Met dit wetsvoorstel beoogt de regering belemmeringen voor studenten bij toelating zo veel mogelijk weg te nemen. Voor de vraag of factoren als nabijheid van de opleiding of bijvoorbeeld reisafstand een (onzichtbare) belemmering vormen voor studenten om zich te laten inschrijven voor de opleiding van hun keuze biedt de meest recent gepubliceerde JOB-monitor uit 2014 geen aanknopingspunten; daarin zijn geen uitspraken te vinden van studenten over dergelijke factoren bij aanmelding, intake of toelating. Wel wordt dankzij de Wet studievoorschot per 1 januari 2017 het reisrecht voor minderjarige mbo’ers ingevoerd. Daarmee gaat een jarenlange wens van onder meer JOB in vervulling en wordt de toegankelijkheid tot verder van huis liggende opleidingen en stageplaatsen voor deze studenten vergroot.

De leden van de CDA-fractie vragen de regering nader toe te lichten wat de reden is om een bindend studieadvies in het eerste jaar in te voeren. Hoeveel studenten maken hun opleiding na het eerste jaar niet af of switchen tussentijds? Wat zijn de overstapmomenten gedurende een jaar? Op welke datum wordt het bindend studieadvies meegedeeld aan studenten en hoeveel punten moet een student gehaald hebben in een jaar, zo vragen zij.

Voor het invoeren van het bindend studieadvies in het eerste jaar, verwijs ik naar mijn eerdere antwoord hierboven op een vraag van de leden van de fractie van de VVD. Er is – net als in het ho – niet gekozen voor een bindend studieadvies na het eerste studiejaar, zodat studenten die een positief studieadvies hebben gekregen aan het einde van dit jaar duidelijkheid hebben en de gelegenheid krijgen om de opleiding af te ronden en dus niet later in de opleiding alsnog een negatief studieadvies kunnen krijgen.
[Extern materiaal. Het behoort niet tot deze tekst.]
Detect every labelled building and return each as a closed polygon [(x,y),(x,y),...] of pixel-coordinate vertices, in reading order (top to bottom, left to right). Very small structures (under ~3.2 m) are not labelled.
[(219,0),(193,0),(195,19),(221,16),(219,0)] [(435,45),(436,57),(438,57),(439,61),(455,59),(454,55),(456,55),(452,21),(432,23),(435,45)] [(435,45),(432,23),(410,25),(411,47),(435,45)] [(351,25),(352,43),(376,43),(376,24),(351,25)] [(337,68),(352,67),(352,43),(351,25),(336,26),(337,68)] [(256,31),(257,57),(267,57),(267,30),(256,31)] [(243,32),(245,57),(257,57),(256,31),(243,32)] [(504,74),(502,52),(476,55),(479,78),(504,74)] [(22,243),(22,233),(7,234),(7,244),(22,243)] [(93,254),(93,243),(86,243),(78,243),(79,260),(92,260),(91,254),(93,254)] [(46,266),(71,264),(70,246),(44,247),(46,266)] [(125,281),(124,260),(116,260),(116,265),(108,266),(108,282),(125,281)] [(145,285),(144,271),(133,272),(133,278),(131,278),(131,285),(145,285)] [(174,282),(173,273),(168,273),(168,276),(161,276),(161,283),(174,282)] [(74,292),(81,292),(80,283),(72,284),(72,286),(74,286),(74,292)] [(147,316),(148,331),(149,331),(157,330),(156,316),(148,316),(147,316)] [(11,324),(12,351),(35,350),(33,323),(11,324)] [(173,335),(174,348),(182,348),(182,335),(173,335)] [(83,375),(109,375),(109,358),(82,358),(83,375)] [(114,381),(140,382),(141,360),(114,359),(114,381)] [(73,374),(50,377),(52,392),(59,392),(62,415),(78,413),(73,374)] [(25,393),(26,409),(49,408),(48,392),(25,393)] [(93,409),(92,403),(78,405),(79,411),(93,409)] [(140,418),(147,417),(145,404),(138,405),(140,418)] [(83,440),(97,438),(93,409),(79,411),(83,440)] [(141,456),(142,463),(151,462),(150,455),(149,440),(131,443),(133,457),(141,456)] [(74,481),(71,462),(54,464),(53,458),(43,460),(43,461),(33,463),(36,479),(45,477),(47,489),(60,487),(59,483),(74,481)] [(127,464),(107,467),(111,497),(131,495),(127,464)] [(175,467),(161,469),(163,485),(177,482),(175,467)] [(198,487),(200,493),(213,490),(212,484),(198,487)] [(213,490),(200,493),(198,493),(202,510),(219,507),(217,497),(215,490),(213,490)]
De bedoeling van het bindend studieadvies in het mbo is om studenten die onvoldoende studievorderingen behalen, bijvoorbeeld omdat ze duidelijk niet gemotiveerd zijn, zo snel mogelijk maar uiterlijk binnen het eerste jaar, een alternatief te kunnen bieden. Een bindend studieadvies later in de opleiding is dan ook niet beoogd.Van de 475.000 mbo-studenten die ingeschreven stonden in het mbo in 2015–2016 stonden een kleine 60.000 leerlingen in het jaar ervoor ingeschreven op een hoger of lager niveau in het mbo. Daarnaast zijn er bijna 24.000 mbo’ers die zijn geswitcht van opleiding of instelling binnen hetzelfde niveau. Het totaal aantal switchers binnen het mbo voor studiejaar 2015/2016 is 83.830. Bekend is verder dat hiervan ongeveer 90% (+/– 75.000) switcht na afloop van het schooljaar en 10% (9.000) tijdens het studiejaar. Door de vroegtijdige aanmelddatum, de daarmee samenhangende mogelijke begeleiding bij de overstap en het recht op studiekeuzeadvies beoogt dit wetsvoorstel de uitval bij de overstap en switch te verminderen. Officiële overstapmomenten kent het mbo niet. Het bevoegd gezag stelt nadere regels vast ten aanzien van onder meer de datum waarop een advies wordt uitgebracht en de te behalen studieresultaten (artikel 8.1.7a, vierde lid, van de WEB). Overigens kent het mbo geen wettelijk systeem van studielast uitgedrukt in studiepunten, zoals het ho.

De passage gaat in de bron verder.